Texto fornecido

Considera que a humanidade está cada vez mais consciente da necessidade de proteger os animais?

Em todo o mundo houve grandes avanços legislativos em relação ao bem-estar dos animais. É algo que dez anos atrás seria inimaginável. Por exemplo, não faz muito tempo, na China, pela primeira vez, julgou-se um dono que abandonou seu cachorro. Hoje, na Coreia do Sul, existe uma legislação para alimentar cachorros. Também nos Estados Unidos muitas leis foram propostas para endurecer as sentenças por crueldade animal, embora ainda não tenham sido aprovadas.

Em geral, as pessoas estão mais conscientes de que os animais não estão neste planeta para que nós usemos e abusemos deles, mas, ao contrário, precisamos ser capazes de viver em harmonia com eles. Mas ainda resta muito a fazer. Mahatma Gandhi disse que “uma civilização pode ser julgada pelo modo como trata seus animais”. E se aplicássemos esse critério, muitos países não se sairiam bem.

Estamos diante de grandes e numerosos desafios que podem levar as pessoas a pensar que nada pode ser realizado para fazer a diferença. Qual seria o seu conselho ou motivação?

Não paramos de ouvir: “Pense globalmenteatue localmente”, mas, honestamente, ler ou escutar as notícias é tão deprimente e desmoralizante que entendo o fato de as pessoas não terem vontade de fazer nada. E sei que estão acontecendo coisas horríveis na política, sociedade e natureza, mas em vez de perder a esperança, devemos reivindicá-la e dizer: “Estou aqui e agora, neste lugar. Existe um córrego que está sujo. Posso me unir com meus amigos. Podemos limpá-lo”.

Desse modo, a água que vai parar no rio estará limpa, e se depois houver outros grupos que se responsabilizem em limpar outros córregos, o rio ficará cada vez mais limpo. Meu conselho é: faça os projetos que puder localmente. E é possível fazer muitas coisas que, além disso, farão você se sentir melhor, como ser voluntário em um abrigo ou em restaurantes sociais, ou arrecadar dinheiro para ajudar as crianças.

Por exemplo, só em Porto Rico há 200.000 crianças desnutridas em consequência do Furacão Maria, de alguns anos atrás, que o ex-presidente Donald Trump visitou apenas para lhes deixar papel higiênico. Quando você contribui localmente, também percebe que há muitas outras pessoas fazendo o mesmo que você, e o que está tentando fazer se multiplica, mais de uma vez, e está mudando o mundo. É aí que a esperança aparece.

Qual legado gostaria de deixar? Como gostaria que as gerações futuras lembrassem de você?

Trechos da listagem
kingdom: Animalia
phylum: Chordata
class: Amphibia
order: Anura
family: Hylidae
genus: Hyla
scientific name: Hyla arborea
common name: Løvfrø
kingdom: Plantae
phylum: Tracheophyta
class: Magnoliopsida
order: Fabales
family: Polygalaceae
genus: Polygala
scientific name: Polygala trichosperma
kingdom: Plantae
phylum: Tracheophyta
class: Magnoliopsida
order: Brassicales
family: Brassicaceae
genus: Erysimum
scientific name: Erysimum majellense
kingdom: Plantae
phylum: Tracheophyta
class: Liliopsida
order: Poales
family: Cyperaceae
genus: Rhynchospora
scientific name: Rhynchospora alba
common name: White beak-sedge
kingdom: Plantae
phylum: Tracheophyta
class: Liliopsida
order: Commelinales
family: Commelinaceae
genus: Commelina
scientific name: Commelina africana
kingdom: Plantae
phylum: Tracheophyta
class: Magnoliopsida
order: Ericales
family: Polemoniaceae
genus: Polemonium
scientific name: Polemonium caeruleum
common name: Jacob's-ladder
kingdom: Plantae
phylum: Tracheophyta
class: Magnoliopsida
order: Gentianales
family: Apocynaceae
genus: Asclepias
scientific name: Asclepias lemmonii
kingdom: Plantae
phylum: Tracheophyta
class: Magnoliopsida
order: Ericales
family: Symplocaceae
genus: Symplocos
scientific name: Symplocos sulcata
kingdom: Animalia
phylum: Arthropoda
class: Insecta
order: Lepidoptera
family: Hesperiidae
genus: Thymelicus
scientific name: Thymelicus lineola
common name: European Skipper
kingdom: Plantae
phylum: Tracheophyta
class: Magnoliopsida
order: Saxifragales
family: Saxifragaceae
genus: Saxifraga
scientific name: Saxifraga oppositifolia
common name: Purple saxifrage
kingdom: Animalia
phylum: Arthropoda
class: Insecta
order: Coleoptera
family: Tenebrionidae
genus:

Objetivo da tarefa
Pode reproduzir, sem alterações, o trecho da entrevista sobre proteção animal que vai de "Não paramos de" até "ajudar as crianças.", ambos incluídos? A listagem vem de outra fonte, sem relação com o texto.

Resposta esperada
Não paramos de ouvir: “Pense globalmenteatue localmente”, mas, honestamente, ler ou escutar as notícias é tão deprimente e desmoralizante que entendo o fato de as pessoas não terem vontade de fazer nada. E sei que estão acontecendo coisas horríveis na política, sociedade e natureza, mas em vez de perder a esperança, devemos reivindicá-la e dizer: “Estou aqui e agora, neste lugar. Existe um córrego que está sujo. Posso me unir com meus amigos. Podemos limpá-lo”.

Desse modo, a água que vai parar no rio estará limpa, e se depois houver outros grupos que se responsabilizem em limpar outros córregos, o rio ficará cada vez mais limpo. Meu conselho é: faça os projetos que puder localmente. E é possível fazer muitas coisas que, além disso, farão você se sentir melhor, como ser voluntário em um abrigo ou em restaurantes sociais, ou arrecadar dinheiro para ajudar as crianças.